Your objective -> Return an exact copy of the entries, skipping any picture you find.

[Stored records]
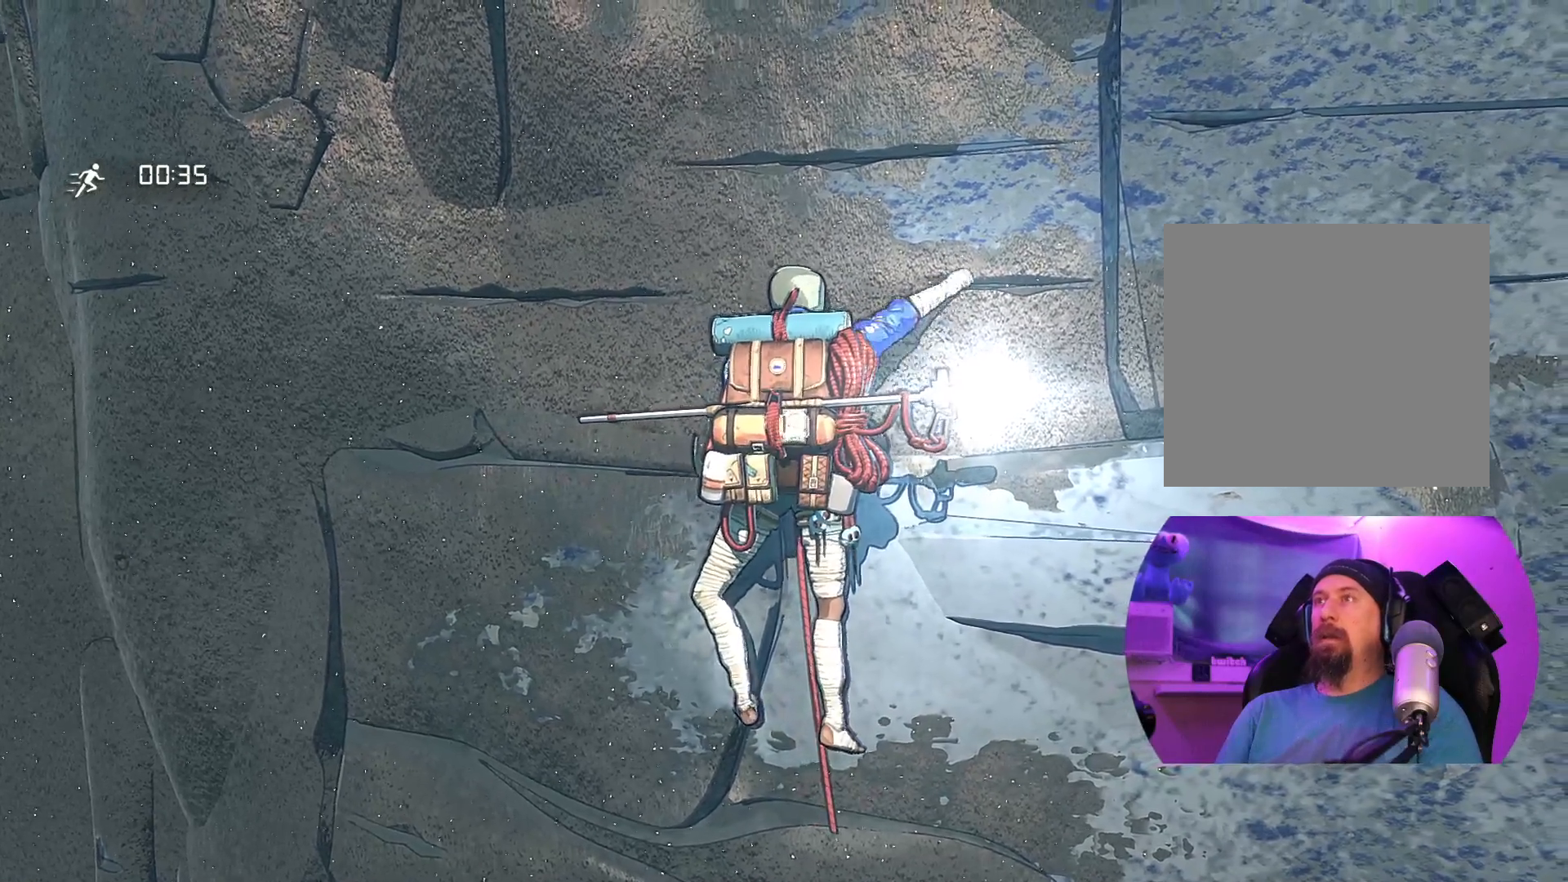
{"buttons": ["R1"], "left_stick": "center", "right_stick": "center", "events": [[133, "left_stick", "center"], [167, "R1", "down"]]}
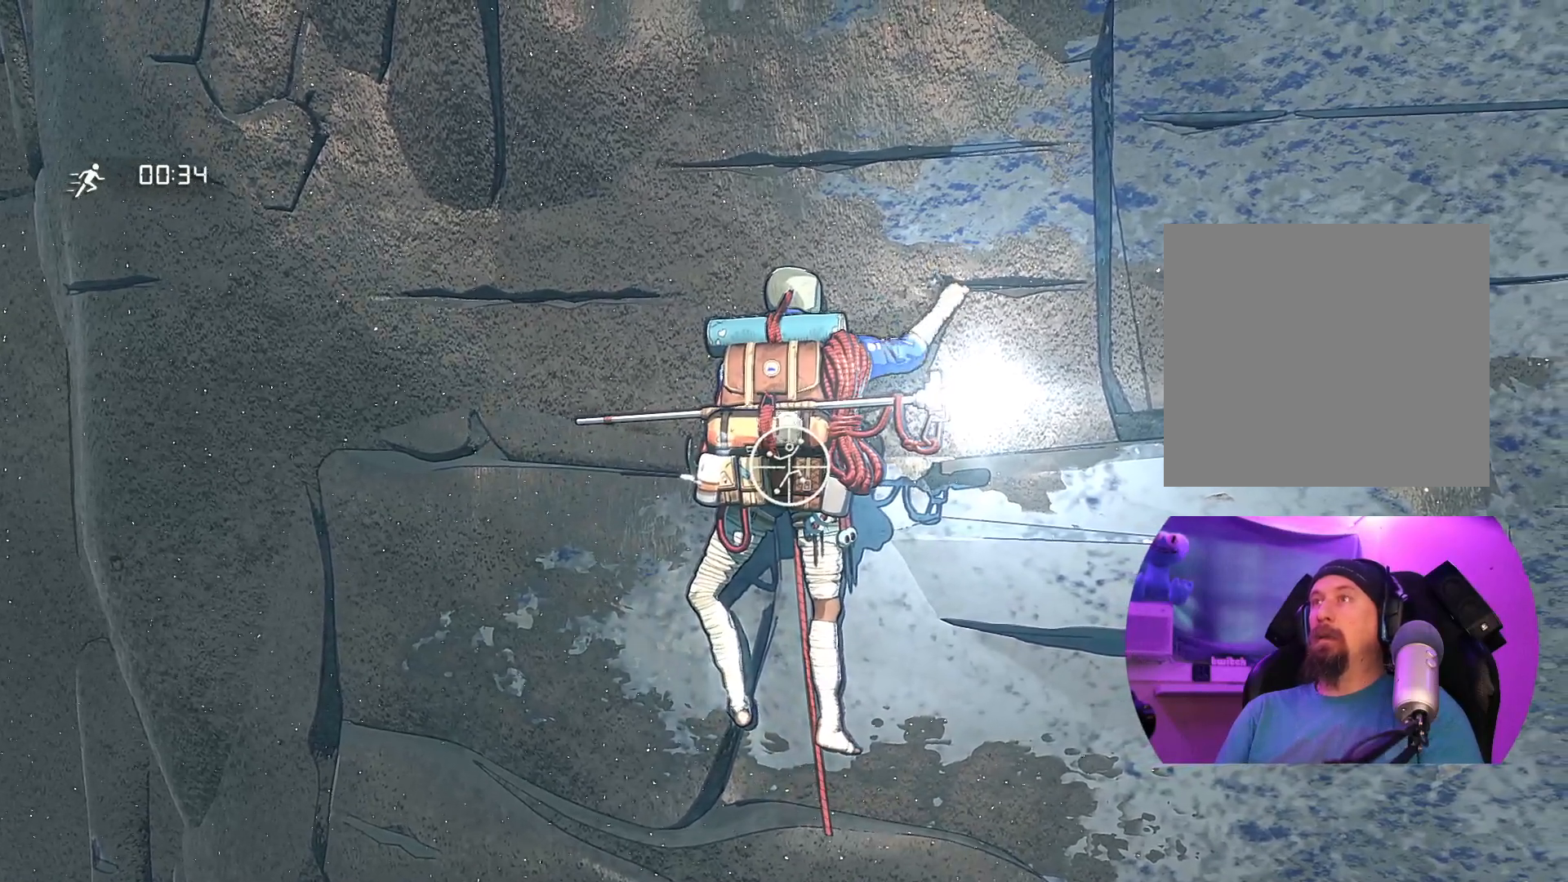
{"buttons": ["R1"], "left_stick": "down-right", "right_stick": "center", "events": [[417, "left_stick", "down-right"]]}
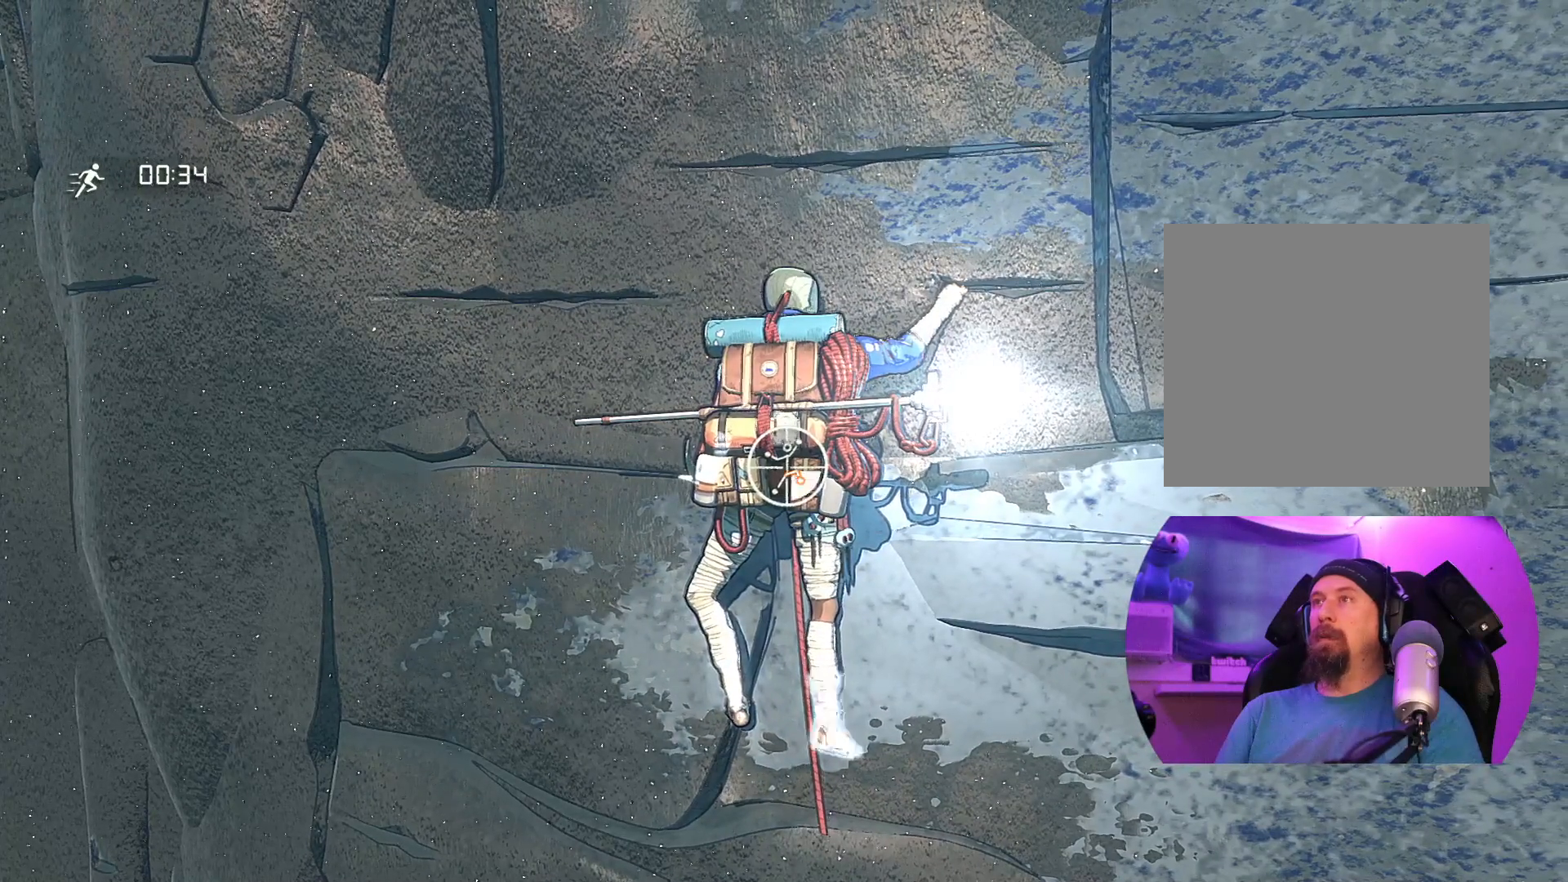
{"buttons": [], "left_stick": "up", "right_stick": "center", "events": [[217, "R1", "up"], [300, "left_stick", "up-right"], [450, "left_stick", "up"]]}
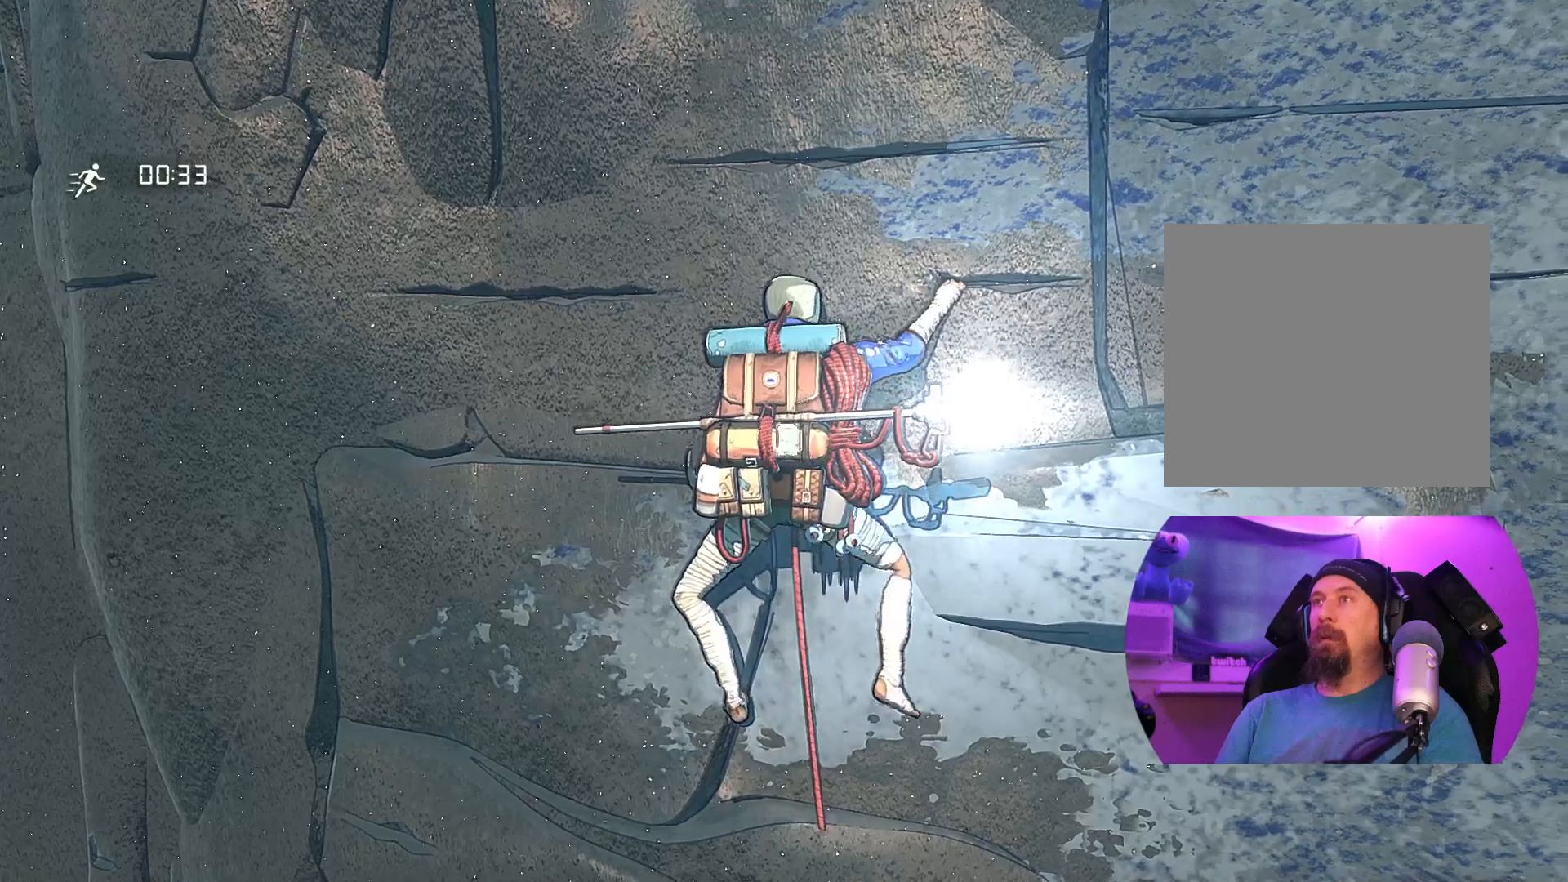
{"buttons": [], "left_stick": "center", "right_stick": "center", "events": [[433, "left_stick", "center"]]}
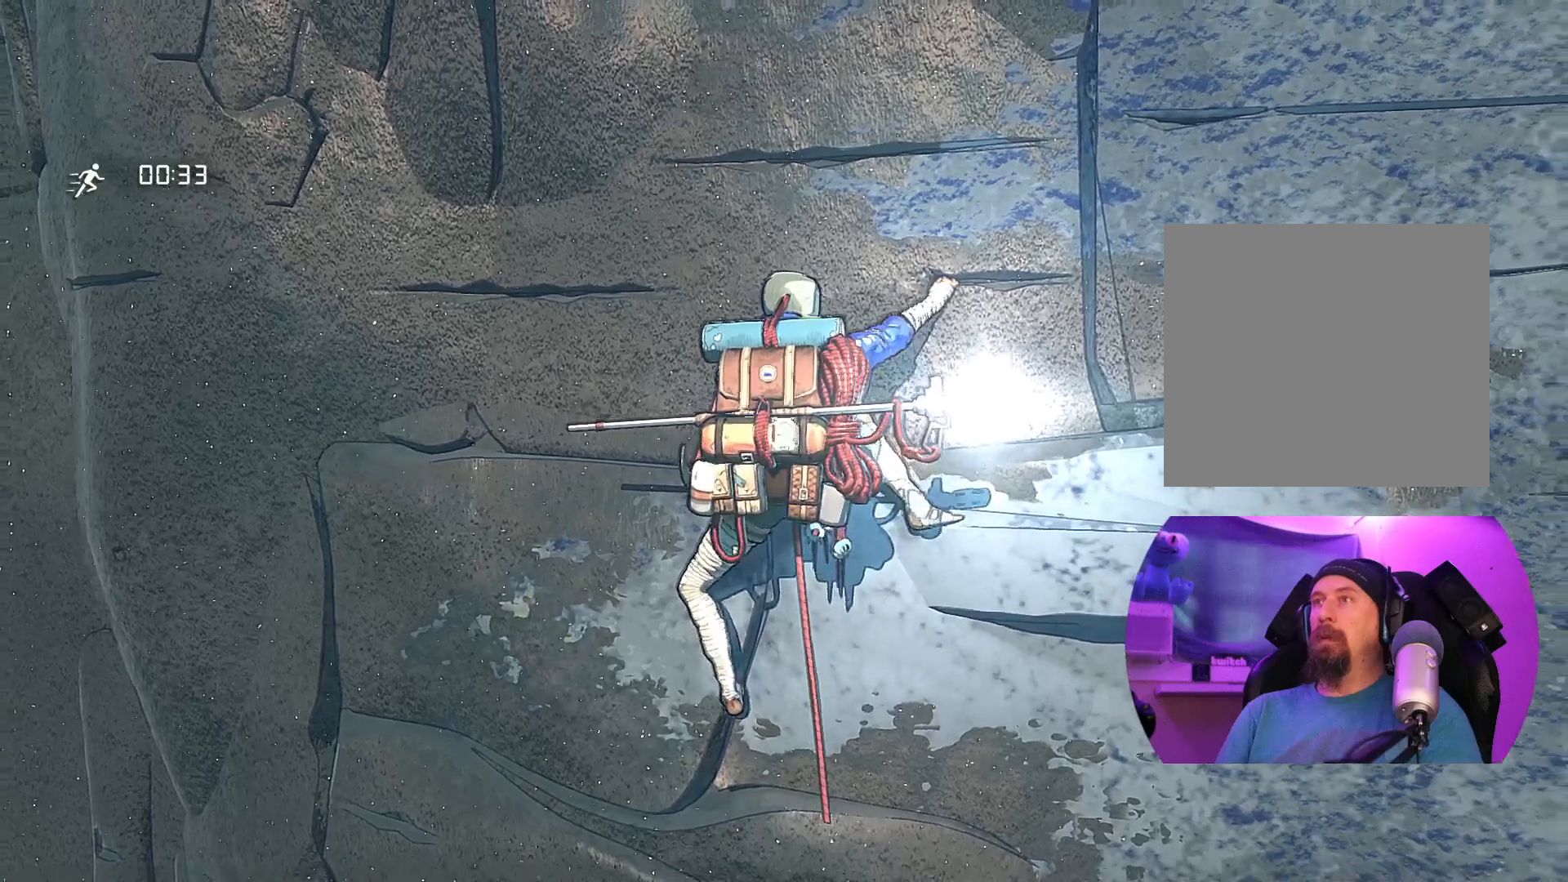
{"buttons": ["R1"], "left_stick": "center", "right_stick": "center", "events": [[67, "R1", "down"]]}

Expected answer ->
{"buttons": ["R1"], "left_stick": "center", "right_stick": "center", "events": [[133, "left_stick", "center"], [167, "R1", "down"]]}
{"buttons": ["R1"], "left_stick": "down-right", "right_stick": "center", "events": [[417, "left_stick", "down-right"]]}
{"buttons": [], "left_stick": "up", "right_stick": "center", "events": [[217, "R1", "up"], [300, "left_stick", "up-right"], [450, "left_stick", "up"]]}
{"buttons": [], "left_stick": "center", "right_stick": "center", "events": [[433, "left_stick", "center"]]}
{"buttons": ["R1"], "left_stick": "center", "right_stick": "center", "events": [[67, "R1", "down"]]}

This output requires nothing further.